Tanto tempo se passou e até hoje a mencionada frase é motivo de grandes burburinhos, discordâncias e de controvertidas análises, tanto mais por sabermos que Bernardo Soares é outro dos muitos heterônimos utilizados pelo escritor Fernando Pessoa, dos quais se valia para dizer o que lhe ia na sua rica alma de poeta, escritor e intelectual. 
Grandes escritores e poetas portugueses ensinaram a nós, do Brasil, a amar o idioma que um dia nos chegou a bordo de caravelas lusitanas. Através dele, talentosos escritores, cantores, compositores. cineastas e atores brasileiros se expressam, se manifestam por palcos, telas, recantos do mundo todo, encantando plateias de idiomas diversos e ampliando enormemente a força e a glória que esta língua encerra.   

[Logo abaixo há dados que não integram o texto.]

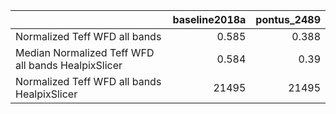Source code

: |                                                    |   baseline2018a |   pontus_2489 |
|:---------------------------------------------------|----------------:|--------------:|
| Normalized Teff WFD all bands                      |           0.585 |         0.388 |
| Median Normalized Teff WFD all bands HealpixSlicer |           0.584 |         0.39  |
| Normalized Teff WFD all bands HealpixSlicer        |       21495     |     21495     |
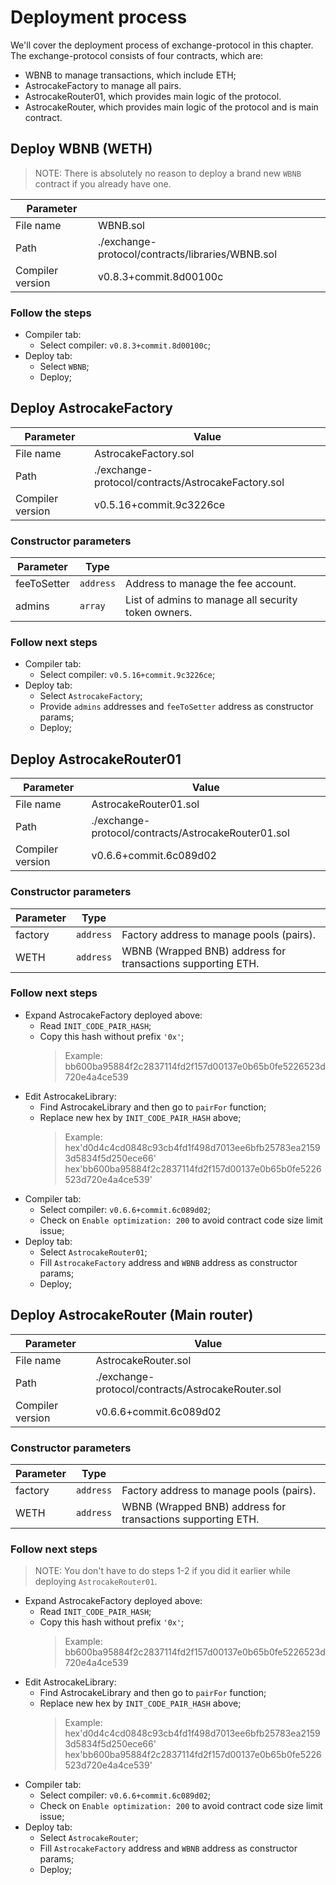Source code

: # Deployment process

We'll cover the deployment process of exchange-protocol in this chapter.
The exchange-protocol consists of four contracts, which are:

- WBNB to manage transactions, which include ETH;
- AstrocakeFactory to manage all pairs.
- AstrocakeRouter01, which provides main logic of the protocol.
- AstrocakeRouter, which provides main logic of the protocol and is main contract.

## Deploy **WBNB** (WETH)

> NOTE: There is absolutely no reason to deploy a brand new `WBNB` contract if you already have one.

| Parameter        |                                                  |
| ---------------- | ------------------------------------------------ |
| File name        | WBNB.sol                                         |
| Path             | ./exchange-protocol/contracts/libraries/WBNB.sol |
| Compiler version | v0.8.3+commit.8d00100c                           |

### Follow the steps

- Compiler tab:
  - Select compiler: `v0.8.3+commit.8d00100c`;
- Deploy tab:
  - Select `WBNB`;
  - Deploy;

## Deploy **AstrocakeFactory**

| Parameter        | Value                                           |
| ---------------- | ----------------------------------------------- |
| File name        | AstrocakeFactory.sol                               |
| Path             | ./exchange-protocol/contracts/AstrocakeFactory.sol |
| Compiler version | v0.5.16+commit.9c3226ce                         |

### Constructor parameters

| Parameter   | Type      |                                                     |
| ----------- | --------- | --------------------------------------------------- |
| feeToSetter | `address` | Address to manage the fee account.                  |
| admins      | `array`   | List of admins to manage all security token owners. |

### Follow next steps

- Compiler tab:
  - Select compiler: `v0.5.16+commit.9c3226ce`;
- Deploy tab:
  - Select `AstrocakeFactory`;
  - Provide `admins` addresses and `feeToSetter` address as constructor params;
  - Deploy;

## Deploy **AstrocakeRouter01**

| Parameter        | Value                                            |
| ---------------- | ------------------------------------------------ |
| File name        | AstrocakeRouter01.sol                               |
| Path             | ./exchange-protocol/contracts/AstrocakeRouter01.sol |
| Compiler version | v0.6.6+commit.6c089d02                           |

### Constructor parameters

| Parameter | Type      |                                                             |
| --------- | --------- | ----------------------------------------------------------- |
| factory   | `address` | Factory address to manage pools (pairs).                    |
| WETH      | `address` | WBNB (Wrapped BNB) address for transactions supporting ETH. |

### Follow next steps

- Expand AstrocakeFactory deployed above:
  - Read `INIT_CODE_PAIR_HASH`;
  - Copy this hash without prefix `'0x'`;
    > Example: bb600ba95884f2c2837114fd2f157d00137e0b65b0fe5226523d720e4a4ce539
- Edit AstrocakeLibrary:
  - Find AstrocakeLibrary and then go to `pairFor` function;
  - Replace new hex by `INIT_CODE_PAIR_HASH` above;
    > Example: hex'd0d4c4cd0848c93cb4fd1f498d7013ee6bfb25783ea21593d5834f5d250ece66' hex'bb600ba95884f2c2837114fd2f157d00137e0b65b0fe5226523d720e4a4ce539'
- Compiler tab:
  - Select compiler: `v0.6.6+commit.6c089d02`;
  - Check on `Enable optimization: 200` to avoid contract code size limit issue;
- Deploy tab:
  - Select `AstrocakeRouter01`;
  - Fill `AstrocakeFactory` address and `WBNB` address as constructor params;
  - Deploy;

## Deploy **AstrocakeRouter** (Main router)

| Parameter        | Value                                          |
| ---------------- | ---------------------------------------------- |
| File name        | AstrocakeRouter.sol                               |
| Path             | ./exchange-protocol/contracts/AstrocakeRouter.sol |
| Compiler version | v0.6.6+commit.6c089d02                         |

### Constructor parameters

| Parameter | Type      |                                                             |
| --------- | --------- | ----------------------------------------------------------- |
| factory   | `address` | Factory address to manage pools (pairs).                    |
| WETH      | `address` | WBNB (Wrapped BNB) address for transactions supporting ETH. |

### Follow next steps

> NOTE: You don't have to do steps 1-2 if you did it earlier while deploying `AstrocakeRouter01`.

- Expand AstrocakeFactory deployed above:
  - Read `INIT_CODE_PAIR_HASH`;
  - Copy this hash without prefix `'0x'`;
    > Example: bb600ba95884f2c2837114fd2f157d00137e0b65b0fe5226523d720e4a4ce539
- Edit AstrocakeLibrary:
  - Find AstrocakeLibrary and then go to `pairFor` function;
  - Replace new hex by `INIT_CODE_PAIR_HASH` above;
    > Example: hex'd0d4c4cd0848c93cb4fd1f498d7013ee6bfb25783ea21593d5834f5d250ece66' hex'bb600ba95884f2c2837114fd2f157d00137e0b65b0fe5226523d720e4a4ce539'
- Compiler tab:
  - Select compiler: `v0.6.6+commit.6c089d02`;
  - Check on `Enable optimization: 200` to avoid contract code size limit issue;
- Deploy tab:
  - Select `AstrocakeRouter`;
  - Fill `AstrocakeFactory` address and `WBNB` address as constructor params;
  - Deploy;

Passados mais de 500 anos, no Brasil a língua portuguesa foi criando uma forma própria de ser, aqui se permitindo todas as influências e mudanças possíveis. Hoje, nosso idioma comporta galicismos, anglicanismos, neologismos e influências as mais diversas, temos diferenças na forma de falar de acordo com cada região deste país tão extenso, erros acolhidos e incorporados, gírias inumeráveis que sempre se renovam. Nesses tempos de globalização, a cultura brasileira, por sua criatividade e força comunicativa, se faz conhecida em diversos países do mundo. Em parte, isso se deve à internet e ao veículo TV, notadamente às novelas feitas por aqui, uma febre em muitos países há dezenas de anos. Em Portugal, Angola, Moçambique e em países outros, os habitantes locais tomam conhecimento e terminam mesmo adotando as gírias, o gestual, o vocabulário, este modo de falar exuberante, pontuado pela irreverência do povo brasileiro, um modo bem pouco restrito a normas e dogmas idiomáticos. Assim nos expressamos nós, nativos desta terra que um dia Cabral encontrou dando sopa, dando mole, dando a maior bobeira aqui pelos trópicos. Desta nossa maneira de falar o Português, melhor não pensar o que poderiam dizer Luís de Camões, Eça de Queiroz e o Padre António Vieira. Muito menos o que pensariam e diriam Bernardo Soares, autor da tão polêmica frase, e Fernando Pessoa. Estes dois, aliás, ainda que em alguns pontos pudessem divergir entre si, certamente teriam opiniões semelhantes e bem pouco lisonjeiras sobre este modo que muitas vezes nós, brasileiros, usamos para falar e escrever esta tão amada língua portuguesa.